About the Project

FLW (Flow) is a visual, node-based workspace designed to orchestrate generative AI workflows. Instead of the ephemeral, linear nature of chat interfaces, FLW provides an infinite canvas where ideas can branch, evolve, and come to life.

Inspiration

I was inspired by the limitations of traditional "chatbot" interfaces for creative work. When generating assets, whether images or videos, the creative process is rarely a straight line. It's a tree of possibilities. You might generate an image, iterate on it three times, pick the second version, and then animate it into a video.

I wanted to build a tool that reflects this mental model: a spatial environment for non-linear creativity. I envisioned a "ComfyUI for Gemini", powerful but accessible and designed with a premium, fluid user experience.

What it does

FLW allows users to:

  • Create Nodes: precise containers for Image and Video generation.
  • Connect Ideas: Link nodes together to pass context. For example, connecting an Image Node to a Video Node uses the generated image as the reference frame for the video.
  • Visualize History: Every node tracks its version history, allowing you to scrub back to previous generations without losing your place on the canvas.
  • Direct Control: Manipulate aspect ratios ($16:9$, $1:1$, $9:16$), refine prompts, and manage the generation lifecycle visually.

How we built it

The project is built as a modern Single Page Application (SPA) using the React ecosystem.

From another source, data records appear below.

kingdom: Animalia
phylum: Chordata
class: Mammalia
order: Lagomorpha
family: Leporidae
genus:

  • Core Stack: React 19, TypeScript, and Vite for a lightning-fast development experience.
  • Canvas Engine: A custom-built node engine handles the spatial logic, coordinate systems ($x, y$ positioning), zoom/pan mechanics, and Bézier curve connections between nodes.
  • AI Integration: The backend power comes from Google's Gemini API (@google/genai), specifically leveraging three cutting-edge models:
    • Gemini 3 Pro as the base reasoning engine.
    • Gemini 3 Pro (Image Preview) for high-fidelity image synthesis.
    • Veo 3.1 for cinematic video generation.
  • State Management: We used a decentralized state model where each node manages its own generation lifecycle (idle $\rightarrow$ loading $\rightarrow$ completed), while a global store handles the topology of the graph.

Challenges we ran into

Building a visual editor comes with unique engineering hurdles unlike standard web apps:

  1. Canvas Interaction Math: Implementing a smooth, infinite canvas required working with linear algebra for coordinate transformations. Mapping screen pixels (pointer events) to the graph's coordinate space (matrix transformations for zoom/pan) was tricky to get right. $$ P_{graph} = \frac{P_{screen} - \text{Offset}}{\text{Zoom}} $$
  2. Video Encoding and Protocols: Integrating video generation was complex. We had to ensure that video blobs were correctly handled, uploaded via the Gemini File API, and that the encodings were compatible with the model's strict requirements.
  3. Performant State Updates: As the graph grows to dozens of nodes, rendering performance becomes critical. We had to optimize React re-renders to ensure that dragging a node explicitly updates only the affected connections, rather than the entire canvas.

What's next for FLW

We plan to introduce Control logic nodes (loops, conditionals) to allow users to build fully autonomous creative agents. Additionally, we are developing an Autonomous AI Copilot powered by Gemini 3 Pro Preview, which will be able to intelligently build, optimize, and execute complex workflows alongside the user.